**Problem:** Go through the entries below and count the lines holding the word "Present". Reply with only the number, please.
--- Data to process Enclosed Below ---
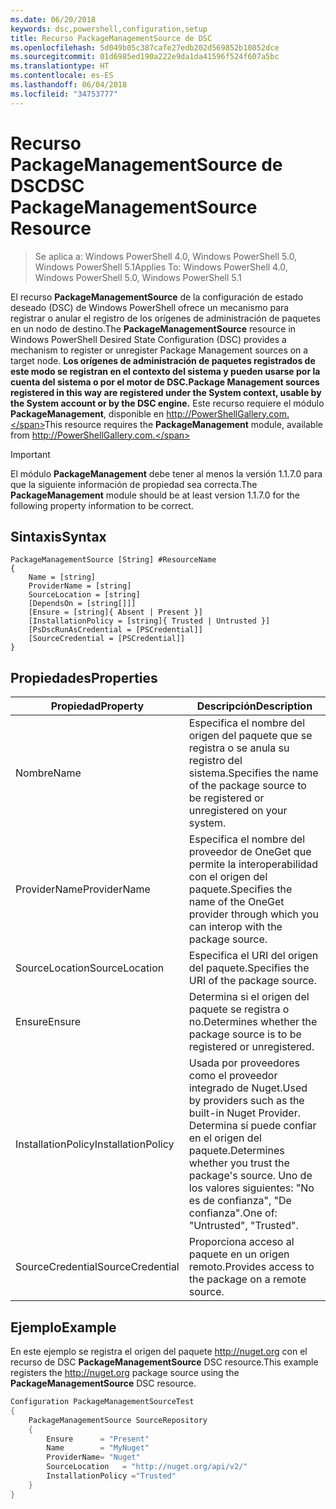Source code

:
```yaml
---
ms.date: 06/20/2018
keywords: dsc,powershell,configuration,setup
title: Recurso PackageManagementSource de DSC
ms.openlocfilehash: 5d049b05c387cafe27edb202d569852b10852dce
ms.sourcegitcommit: 01d6985ed190a222e9da1da41596f524f607a5bc
ms.translationtype: HT
ms.contentlocale: es-ES
ms.lasthandoff: 06/04/2018
ms.locfileid: "34753777"
---
```

# <a name="dsc-packagemanagementsource-resource"></a><span data-ttu-id="50ff5-103">Recurso PackageManagementSource de DSC</span><span class="sxs-lookup"><span data-stu-id="50ff5-103">DSC PackageManagementSource Resource</span></span>

> <span data-ttu-id="50ff5-104">Se aplica a: Windows PowerShell 4.0, Windows PowerShell 5.0, Windows PowerShell 5.1</span><span class="sxs-lookup"><span data-stu-id="50ff5-104">Applies To: Windows PowerShell 4.0, Windows PowerShell 5.0, Windows PowerShell 5.1</span></span>

<span data-ttu-id="50ff5-105">El recurso **PackageManagementSource** de la configuración de estado deseado (DSC) de Windows PowerShell ofrece un mecanismo para registrar o anular el registro de los orígenes de administración de paquetes en un nodo de destino.</span><span class="sxs-lookup"><span data-stu-id="50ff5-105">The **PackageManagementSource** resource in Windows PowerShell Desired State Configuration (DSC) provides a mechanism to register or unregister Package Management sources on a target node.</span></span> <span data-ttu-id="50ff5-106">**Los orígenes de administración de paquetes registrados de este modo se registran en el contexto del sistema y pueden usarse por la cuenta del sistema o por el motor de DSC.**</span><span class="sxs-lookup"><span data-stu-id="50ff5-106">**Package Management sources registered in this way are registered under the System context, usable by the System account or by the DSC engine.**</span></span> <span data-ttu-id="50ff5-107">Este recurso requiere el módulo **PackageManagement**, disponible en http://PowerShellGallery.com.</span><span class="sxs-lookup"><span data-stu-id="50ff5-107">This resource requires the **PackageManagement** module, available from http://PowerShellGallery.com.</span></span>

> [!IMPORTANT]
> <span data-ttu-id="50ff5-108">El módulo **PackageManagement** debe tener al menos la versión 1.1.7.0 para que la siguiente información de propiedad sea correcta.</span><span class="sxs-lookup"><span data-stu-id="50ff5-108">The **PackageManagement** module should be at least version 1.1.7.0 for the following property information to be correct.</span></span>

## <a name="syntax"></a><span data-ttu-id="50ff5-109">Sintaxis</span><span class="sxs-lookup"><span data-stu-id="50ff5-109">Syntax</span></span>

```
PackageManagementSource [String] #ResourceName
{
    Name = [string]
    ProviderName = [string]
    SourceLocation = [string]
    [DependsOn = [string[]]]
    [Ensure = [string]{ Absent | Present }]
    [InstallationPolicy = [string]{ Trusted | Untrusted }]
    [PsDscRunAsCredential = [PSCredential]]
    [SourceCredential = [PSCredential]]
}
```

## <a name="properties"></a><span data-ttu-id="50ff5-110">Propiedades</span><span class="sxs-lookup"><span data-stu-id="50ff5-110">Properties</span></span>

|  <span data-ttu-id="50ff5-111">Propiedad</span><span class="sxs-lookup"><span data-stu-id="50ff5-111">Property</span></span>  |  <span data-ttu-id="50ff5-112">Descripción</span><span class="sxs-lookup"><span data-stu-id="50ff5-112">Description</span></span>   |
|---|---|
| <span data-ttu-id="50ff5-113">Nombre</span><span class="sxs-lookup"><span data-stu-id="50ff5-113">Name</span></span>| <span data-ttu-id="50ff5-114">Especifica el nombre del origen del paquete que se registra o se anula su registro del sistema.</span><span class="sxs-lookup"><span data-stu-id="50ff5-114">Specifies the name of the package source to be registered or unregistered on your system.</span></span>|
| <span data-ttu-id="50ff5-115">ProviderName</span><span class="sxs-lookup"><span data-stu-id="50ff5-115">ProviderName</span></span>| <span data-ttu-id="50ff5-116">Especifica el nombre del proveedor de OneGet que permite la interoperabilidad con el origen del paquete.</span><span class="sxs-lookup"><span data-stu-id="50ff5-116">Specifies the name of the OneGet provider through which you can interop with the package source.</span></span>|
| <span data-ttu-id="50ff5-117">SourceLocation</span><span class="sxs-lookup"><span data-stu-id="50ff5-117">SourceLocation</span></span>| <span data-ttu-id="50ff5-118">Especifica el URI del origen del paquete.</span><span class="sxs-lookup"><span data-stu-id="50ff5-118">Specifies the URI of the package source.</span></span>|
| <span data-ttu-id="50ff5-119">Ensure</span><span class="sxs-lookup"><span data-stu-id="50ff5-119">Ensure</span></span>| <span data-ttu-id="50ff5-120">Determina si el origen del paquete se registra o no.</span><span class="sxs-lookup"><span data-stu-id="50ff5-120">Determines whether the package source is to be registered or unregistered.</span></span>|
| <span data-ttu-id="50ff5-121">InstallationPolicy</span><span class="sxs-lookup"><span data-stu-id="50ff5-121">InstallationPolicy</span></span>| <span data-ttu-id="50ff5-122">Usada por proveedores como el proveedor integrado de Nuget.</span><span class="sxs-lookup"><span data-stu-id="50ff5-122">Used by providers such as the built-in Nuget Provider.</span></span> <span data-ttu-id="50ff5-123">Determina si puede confiar en el origen del paquete.</span><span class="sxs-lookup"><span data-stu-id="50ff5-123">Determines whether you trust the package's source.</span></span> <span data-ttu-id="50ff5-124">Uno de los valores siguientes: "No es de confianza", "De confianza".</span><span class="sxs-lookup"><span data-stu-id="50ff5-124">One of: "Untrusted", "Trusted".</span></span>|
| <span data-ttu-id="50ff5-125">SourceCredential</span><span class="sxs-lookup"><span data-stu-id="50ff5-125">SourceCredential</span></span>| <span data-ttu-id="50ff5-126">Proporciona acceso al paquete en un origen remoto.</span><span class="sxs-lookup"><span data-stu-id="50ff5-126">Provides access to the package on a remote source.</span></span>|

## <a name="example"></a><span data-ttu-id="50ff5-127">Ejemplo</span><span class="sxs-lookup"><span data-stu-id="50ff5-127">Example</span></span>

<span data-ttu-id="50ff5-128">En este ejemplo se registra el origen del paquete http://nuget.org con el recurso de DSC **PackageManagementSource** DSC resource.</span><span class="sxs-lookup"><span data-stu-id="50ff5-128">This example registers the http://nuget.org package source using the **PackageManagementSource** DSC resource.</span></span>

```powershell
Configuration PackageManagementSourceTest
{
    PackageManagementSource SourceRepository
    {
        Ensure      = "Present"
        Name        = "MyNuget"
        ProviderName= "Nuget"
        SourceLocation   = "http://nuget.org/api/v2/"
        InstallationPolicy ="Trusted"
    }
}
```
--- End of Enclosed Data to process ---
**Reply to the exercise:** 2